11 octobre 2006

Fragment VI

Voilà ce que je t'enjoins de méditer


Fragment VI :
« Il faut dire et penser ceci : l’être est car il est possible d’être, et il n’est pas possible que <soit> ce qui n’est rien. Voilà ce que je t’enjoins de méditer.
« Car de cette première voie de recherche <la mention du non-être> je t’écarte, et ensuite de cette autre aussi, celle que façonnent les mortels, qui ne savent rien, créatures à deux têtes. Car l’impuissance guide dans leur poitrine un esprit égaré ; ils se laissent emporter à la fois sourd et aveugle, bouche bée, foule incapable de décider, pour qui « être » et « ne pas être » sont estimés le même - et non le même, leur chemin à eux tous fait retour sur lui-même »

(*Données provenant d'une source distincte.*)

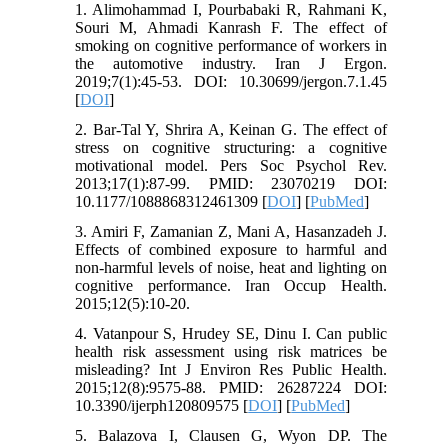
1. Alimohammad I, Pourbabaki R, Rahmani K,
Souri M, Ahmadi Kanrash F. The effect of
smoking on cognitive performance of workers in
the automotive industry. Iran J Ergon.
2019;7(1):45-53. DOI: 10.30699/jergon.7.1.45
[
DOI
]
2. Bar-Tal Y, Shrira A, Keinan G. The effect of
stress on cognitive structuring: a cognitive
motivational model. Pers Soc Psychol Rev.
2013;17(1):87-99. PMID: 23070219 DOI:
10.1177/1088868312461309 [
DOI
] [
PubMed
]
3. Amiri F, Zamanian Z, Mani A, Hasanzadeh J.
Effects of combined exposure to harmful and
non-harmful levels of noise, heat and lighting on
cognitive performance. Iran Occup Health.
2015;12(5):10-20.
4. Vatanpour S, Hrudey SE, Dinu I. Can public
health risk assessment using risk matrices be
misleading? Int J Environ Res Public Health.
2015;12(8):9575-88. PMID: 26287224 DOI:
10.3390/ijerph120809575 [
DOI
] [
PubMed
]
5. Balazova I, Clausen G, Wyon DP. The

Nous avons ici la première occurrence de la thèse parménidienne telle qu’on la présente habituellement, l’être est. Le développement de la formulation du « esti » a pu se faire car l’être (« einai ») est possible, on obtient alors « l’étant est » (« eon emmenai »); par contre celle du « ouk esti » ne se fera pas car le non-être n’est pas possible.

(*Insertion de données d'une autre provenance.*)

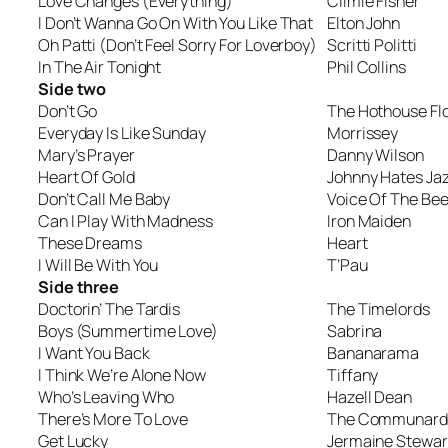
Love Changes (Everything)
Climie Fisher
I Don’t Wanna Go On With You Like That
Elton John
Oh Patti (Don’t Feel Sorry For Loverboy)
Scritti Politti
In The Air Tonight
Phil Collins
Side two
Don’t Go
The Hothouse Fl
Everyday Is Like Sunday
Morrissey
Mary’s Prayer
Danny Wilson
Heart Of Gold
Johnny Hates Ja
Don’t Call Me Baby
Voice Of The Bee
Can I Play With Madness
Iron Maiden
These Dreams
Heart
I Will Be With You
T’Pau
Side three
Doctorin’ The Tardis
The Timelords
Boys (Summertime Love)
Sabrina
I Want You Back
Bananarama
I Think We’re Alone Now
Tiffany
Who’s Leaving Who
Hazell Dean
There’s More To Love
The Communard
Get Lucky
Jermaine Stewar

L’être est parce qu’il est possible mais aussi parce que son contraire ne l’est pas. (Comme dans une réfutation par l’absurde ou pour effectuer la démonstration d’une thèse il suffit de démontrer l’impossibilité de son contraire). La méditation dont nous enjoint la Déesse est une sorte d’assimilation de la pensée par la réflexion et la contemplation pour provoquer une expérience. En l’occurrence l’expérience du « esti » est corrélative de la découverte de la possibilité de l’être et de l’impossibilité d’être de ce qui n’est pas. Cette découverte est une expérience au-delà de la pensée mais la pensée peut prendre appui sur des arguments pour prendre son envol et se fondre dans l'espace. Pour cela le fragment VIII en donnera davantage.

Ce fragment permet de compléter la présentation des voies (du fragment II) :
(I) « esti » + possibilité + nécessité (ou impossibilité du «ouk esti»)
(II) « ouk esti » + impossibilité + nécessité
Pas de problème pour le « esti » qui est à la fois possible et nécessaire. Par contre la deuxième voie montre clairement son absurdité en ce qu’elle affirme la nécessité d’une chose impossible.

La seconde proposition a déjà été en partie commentée (voir le second post sur le fragment II), nous y reviendrons lors du fragment VIII.